Cuando volvió a Europa, después de su fallida estancia americana, ya en los años 80, era una drogadicta dependiente, amén de alcohólica. Sus posteriores amores sólo le supusieron más problemas, cuando convivió con un escritor que murió de cáncer, y con un radiofonista que le sacó todo el dinero que pudo, sacando de la cuenta bancaria de Sylvia cuantos dólares le quedaban. Poco a poco, lo ganado con la saga de Emmanuelle se le iba evaporando en tanto ella también se deslizaba por un peligroso tobogán de vicios y estragos en su maltrecha salud. Si ya con diez años era una empedernida fumadora y superó un cáncer de garganta, en 2012 volvió a sufrir idéntico mal, agravado asimismo por un ataque cerebro vascular. La verdad es que los últimos años de la otrora triunfadora Sylvia Kristel fueron devastadores. Por ejemplo, mientras buscaba dinero como una posesa para financiarse su dosis diaria de cocaína, ya había tenido que desprenderse de una casa en Holanda, de un apartamento en Saint-Tropez, de un espectacular "Cadillac" blanco… Sobrevivía gracias a sus apariciones en televisión, donde iba desgranando sus miserias. Un día, quien le llevaba las cuentas, le advirtió muy seriamente que estaba arruinada.

Una de sus dramáticas confesiones, después de haber intentado cambiar de género y rodar a las órdenes del celebrado Claude Chabrol, fue ésta: "El público me sigue prefiriendo desnuda, cuando he intentado rodar películas estando vestida".

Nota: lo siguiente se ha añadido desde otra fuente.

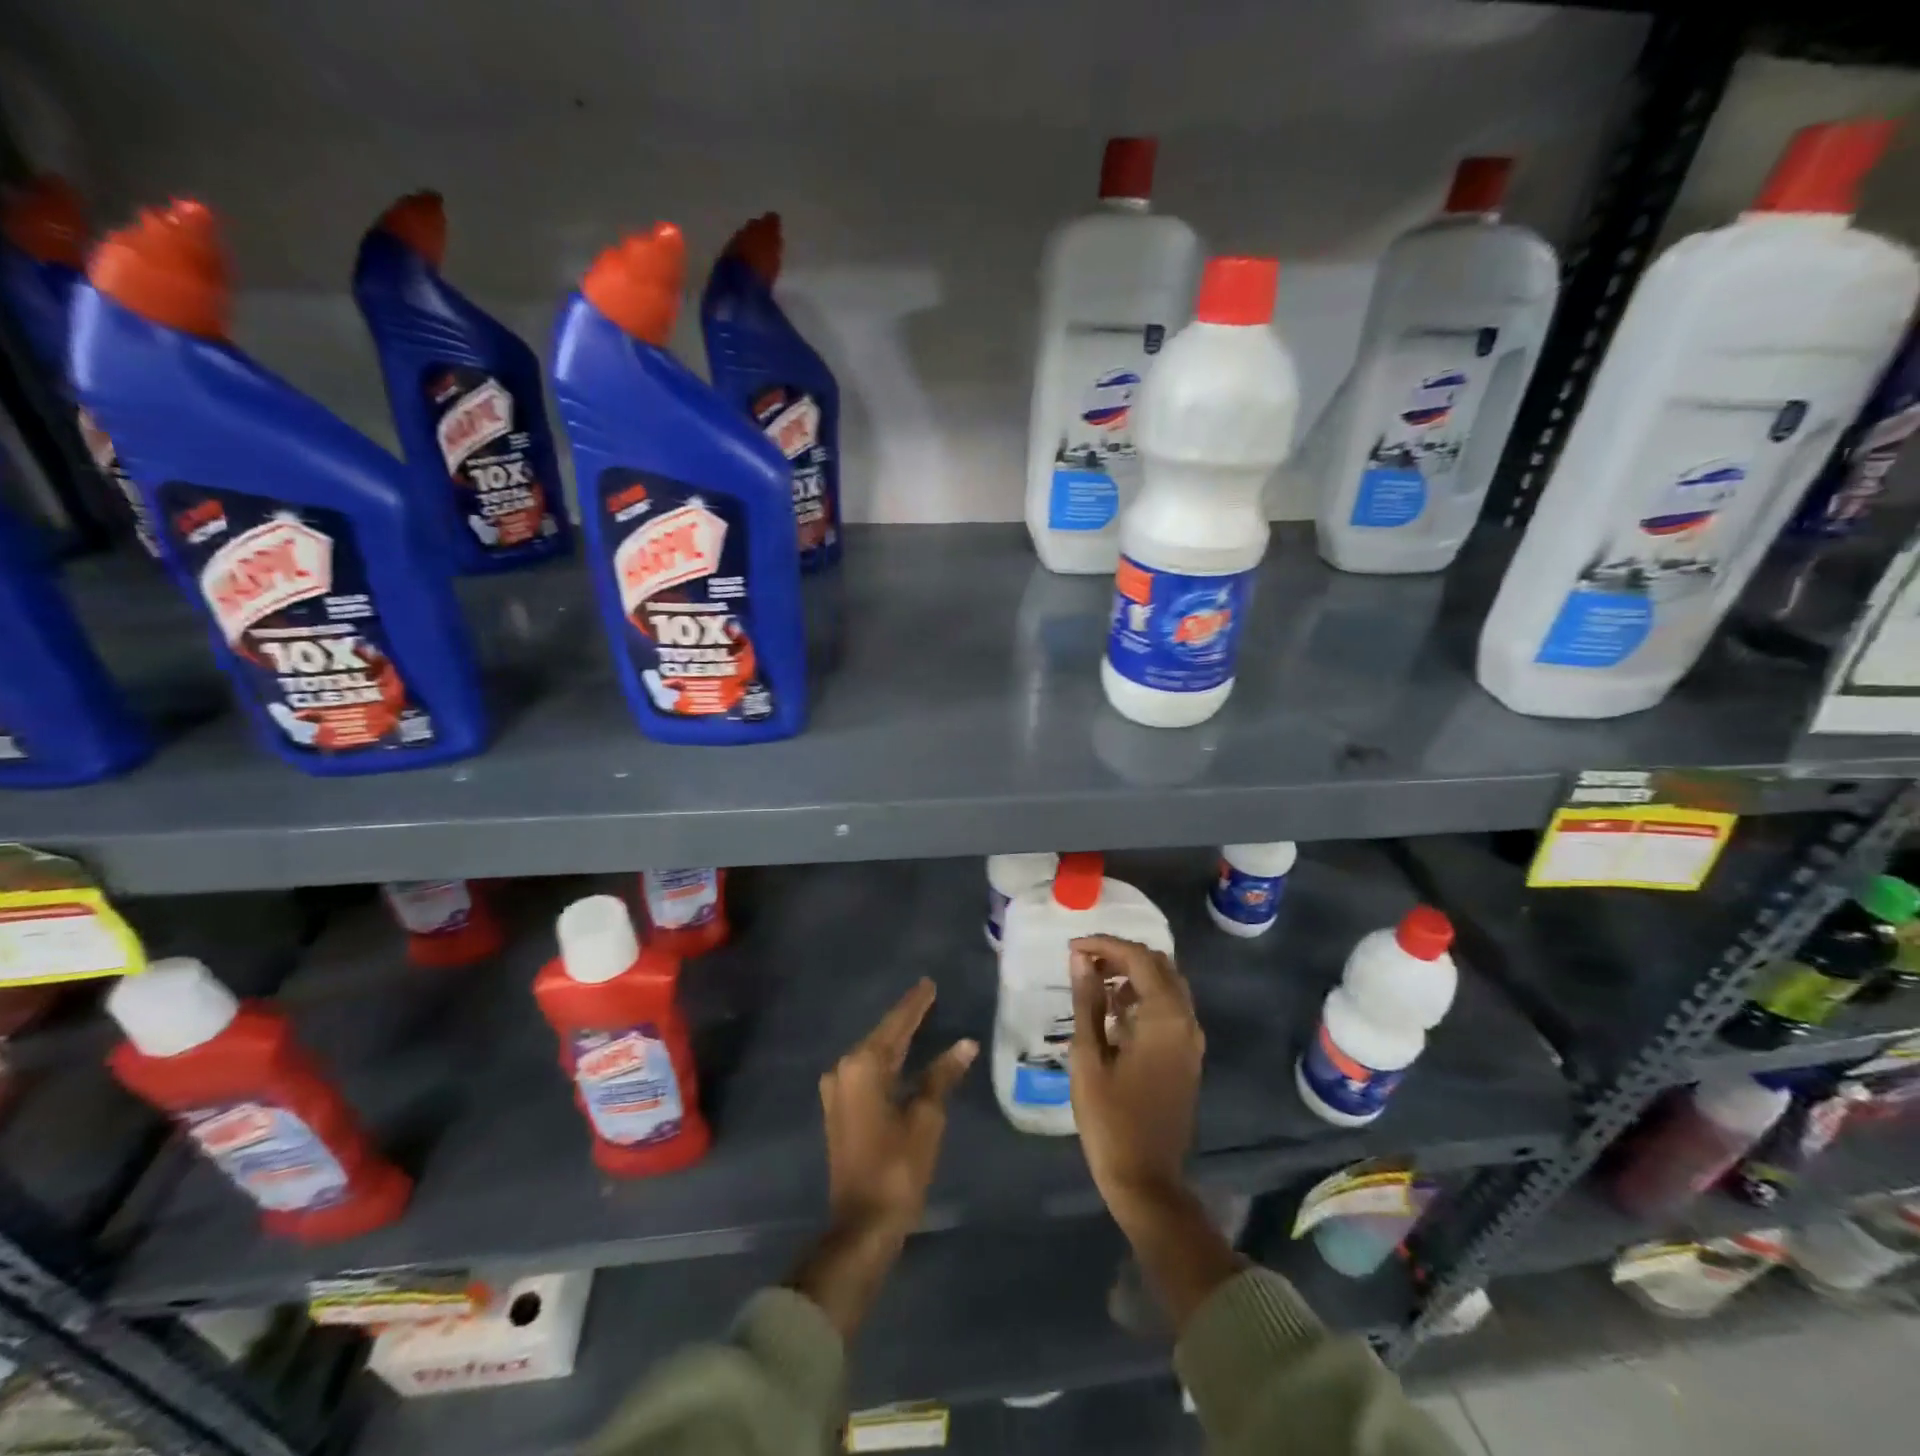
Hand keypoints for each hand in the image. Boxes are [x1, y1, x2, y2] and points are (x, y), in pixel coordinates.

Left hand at [819, 977, 976, 1239]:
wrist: (861, 1225)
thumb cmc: (897, 1168)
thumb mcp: (926, 1119)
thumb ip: (942, 1076)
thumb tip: (965, 1044)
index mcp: (863, 1066)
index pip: (896, 1025)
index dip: (915, 1004)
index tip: (928, 983)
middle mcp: (844, 1070)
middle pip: (882, 1036)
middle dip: (906, 1018)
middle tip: (929, 997)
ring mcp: (837, 1091)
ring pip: (874, 1054)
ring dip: (896, 1039)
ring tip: (921, 1019)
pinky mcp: (840, 1109)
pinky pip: (867, 1071)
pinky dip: (888, 1060)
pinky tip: (904, 1056)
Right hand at [1069, 935, 1204, 1223]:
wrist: (1146, 1179)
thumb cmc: (1110, 1119)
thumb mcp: (1088, 1056)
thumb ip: (1088, 1001)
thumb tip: (1081, 959)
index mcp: (1165, 1018)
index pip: (1139, 959)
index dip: (1105, 945)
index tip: (1072, 948)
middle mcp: (1186, 1021)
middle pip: (1159, 965)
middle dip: (1121, 954)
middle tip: (1083, 960)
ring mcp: (1191, 1040)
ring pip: (1167, 984)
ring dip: (1133, 973)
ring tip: (1094, 979)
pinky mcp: (1187, 1056)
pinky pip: (1170, 1008)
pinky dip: (1144, 996)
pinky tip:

Sin duda Sylvia Kristel pasa a formar parte de esa historia de juguetes rotos, de personajes malditos que conocieron la popularidad, el dinero, incluso el amor en sus muy diversas manifestaciones, para al final acabar desahuciados, moral y económicamente, dominados por las drogas, como guiñapos. Cuando murió de un cáncer de esófago y un cáncer de pulmón, el 18 de octubre de 2012, su físico, ése por el que tantos hombres habían suspirado, ya era una caricatura del que luciera en Emmanuelle. Las huellas de la cocaína se reflejaban en su rostro acartonado y hundido. Tenía sesenta años y había desperdiciado su fortuna, el éxito y lo que es peor, su vida. Culpa de sus excesos, aunque quisiera disculparse por aquellos difíciles años de su triste, torturada niñez y adolescencia.